== GOAL OF THE EXERCISE ==
Restate all the entries exactly as they appear, apart from the pictures.

== RECORDS FOR PROCESSING ==
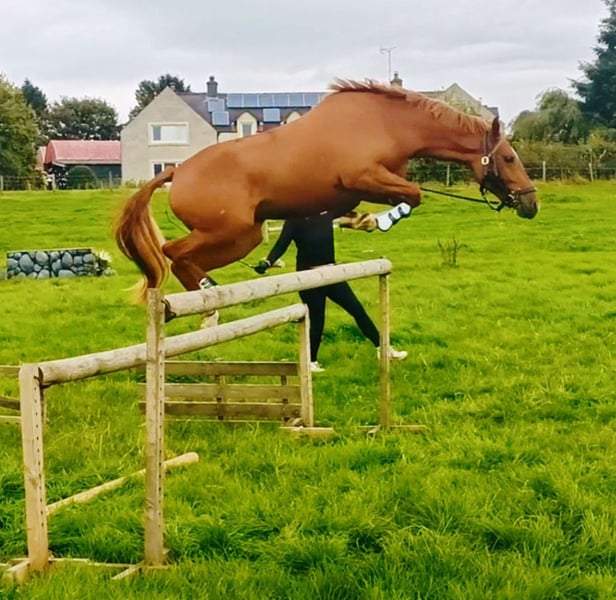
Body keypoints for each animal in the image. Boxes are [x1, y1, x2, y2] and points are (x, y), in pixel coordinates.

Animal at [115, 79, 538, 305]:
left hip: (242, 237)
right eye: (509, 158)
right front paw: (380, 221)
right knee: (173, 252)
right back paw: (208, 296)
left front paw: (362, 221)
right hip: (228, 231)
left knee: (182, 259)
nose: (531, 203)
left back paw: (208, 299)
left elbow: (378, 204)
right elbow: (414, 195)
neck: (387, 124)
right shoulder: (364, 177)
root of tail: (177, 171)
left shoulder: (360, 190)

== EXPECTED ANSWER ==
Body keypoints for each animal in the image. Boxes are [x1, y1, x2, y2] and points are (x, y), in pixel coordinates.

Animal at [115, 79, 538, 305]:
left hip: (242, 237)
right eye: (509, 158)
right front paw: (380, 221)
right knee: (173, 252)
right back paw: (208, 296)
left front paw: (362, 221)
right hip: (228, 231)
left knee: (182, 259)
nose: (531, 203)
left back paw: (208, 299)
left elbow: (378, 204)
right elbow: (414, 195)
neck: (387, 124)
right shoulder: (364, 177)
root of tail: (177, 171)
left shoulder: (360, 190)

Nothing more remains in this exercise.